__Reading passage__

On Christmas Day, 1967, Colonel Nam Truyen, the commander of the 9th Viet Cong Division, slipped into Saigon with forged papers identifying him as a student returning home for the holiday. Once inside the city, he made a thorough tour around the perimeter of Tan Son Nhut Air Base, one of his primary targets in North Vietnam Defense Minister Vo Nguyen Giap’s “General Offensive” that was slated to begin with the onset of the Tet holiday at the end of January 1968.

Earlier, on December 15, 1967, the U.S. Command had turned over sole responsibility of the defense of Saigon to the South Vietnamese military, a gesture of confidence in the growing reliability of the Army of the Republic of Vietnam (ARVN). The main task of securing Saigon was assigned to the 5th ARVN Ranger Group, supported by the only U.S. combat unit remaining inside the city itself, the 2nd Battalion, 13th Artillery. Meanwhile, 39 maneuver battalions from the U.S. II Field Forces were earmarked for a campaign against Viet Cong (VC) and North Vietnam Army (NVA) base camps near the Cambodian border. By the time of Tet, only 14 U.S. and Free World maneuver battalions would be inside the 29-mile zone around the capital called the “Saigon Circle.”

In early January, the commander of II Field Forces, Lt. Gen. Frederick C. Weyand, didn’t like the pattern of enemy activity he was seeing. His troops in the border regions were having too few contacts, and enemy radio traffic around Saigon was getting heavier. On January 10, Weyand, a former intelligence officer and future chief of staff of the U.S. Army, made what may well have been the single most important move of the entire battle when he went to see his boss, General William C. Westmoreland, with his concerns. He convinced Westmoreland to allow a shift of some of II Field Forces’ combat power back in the Saigon Circle. When the Tet strikes on Saigon did come, 27 U.S. maneuver battalions were back inside the Circle.

By late January, intelligence estimates put 20,000 to 40,000 NVA troops around Khe Sanh, in the northwest corner of South Vietnam near the Demilitarized Zone (DMZ). Westmoreland was now convinced that the enemy was preparing to violate the Tet truce. Still believing that the main enemy effort would be in the north, he sought cancellation of the holiday cease-fire in the ARVN I Corps tactical zone.

The initial blow did fall at Khe Sanh on January 21. Until the city attacks erupted at Tet, the attention of the entire U.S. Military and the national command structure was riveted on the far-flung Marine outpost. With the ferocious attack, the press started making comparisons between Khe Sanh and Dien Bien Phu, and Khe Sanh became an obsession for President Lyndon B. Johnson— so much so that he had a scale model of the battlefield installed in the White House Situation Room.

When the main attacks on the cities finally came, Giap’s grand plan didn’t exactly go off without a hitch. The extreme secrecy of his buildup cost him something in coordination and, ultimately, a key element of surprise. At 12:15 a.m. on January 30, Da Nang, Pleiku, Nha Trang and nine other cities in the center of Vietnam came under attack when Viet Cong units jumped off one day too early, tipping off the Americans to the impending attacks. Intelligence chief Brig. Gen. Phillip B. Davidson alerted General Westmoreland to expect the same thing across the whole country by the next day. By 9:45 a.m. on January 30, the allies canceled the Tet cease-fire for the remainder of the country. At 11:25 all U.S. units were ordered to full alert. The maneuver units inside the Saigon Circle were ordered to take up blocking positions around Saigon and the nearby Long Binh–Bien Hoa military complex.

__Exercise description__
Name every person mentioned by name in the Tet Offensive passage.

__Given information__
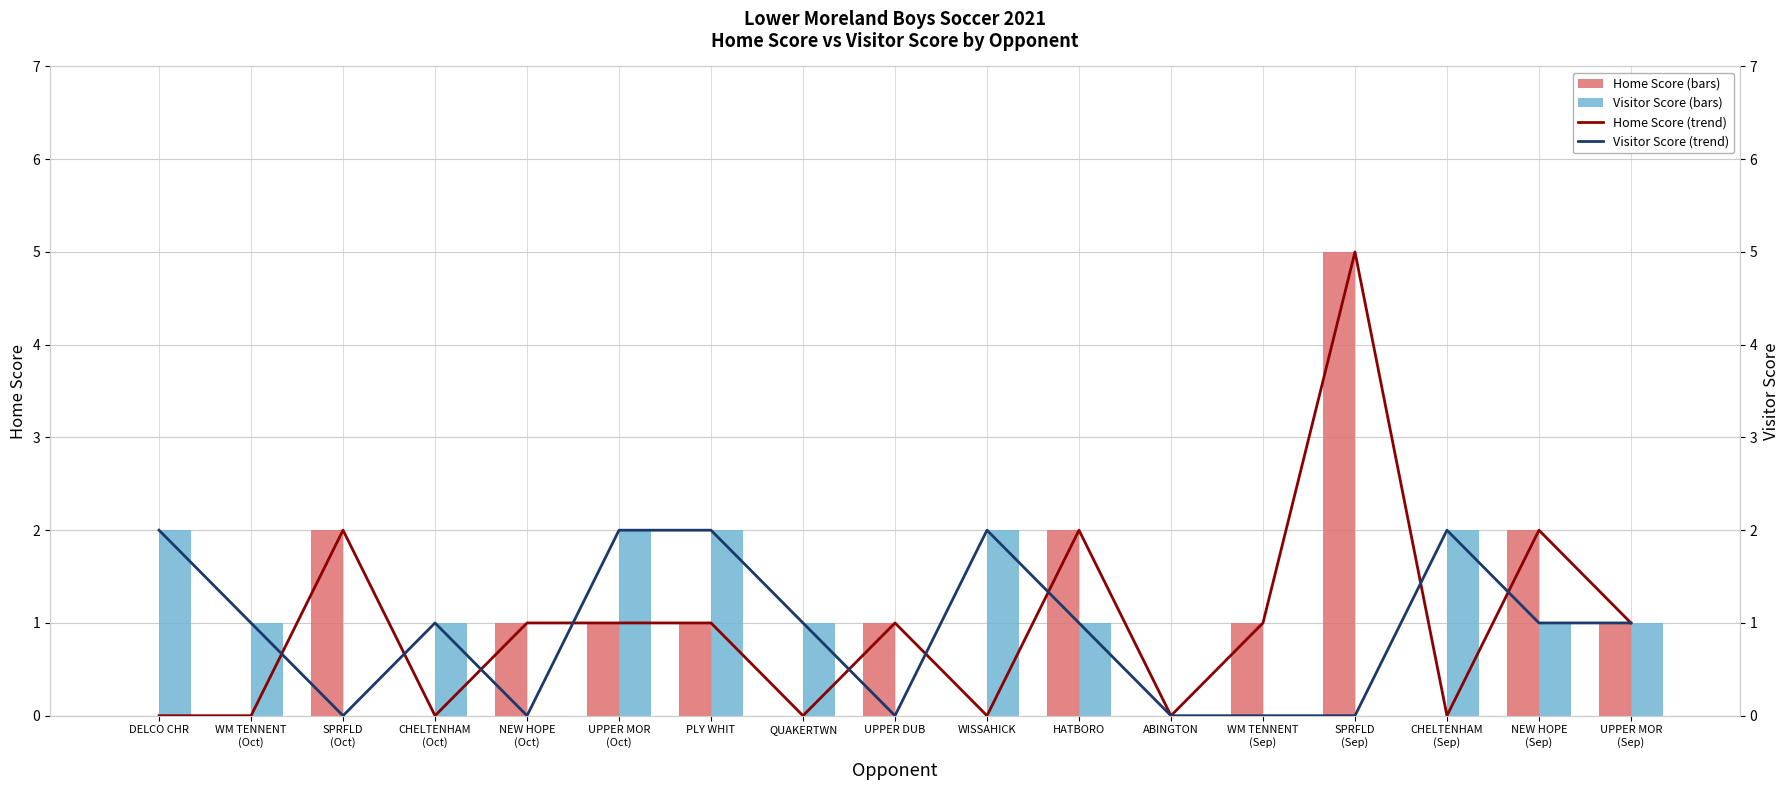

Where does the Visitor Score series first go above 1?

DELCO CHR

__Task output__
- Nam Truyen
- Vo Nguyen Giap
- Frederick C. Weyand
- William C. Westmoreland
- Lyndon B. Johnson
- Phillip B. Davidson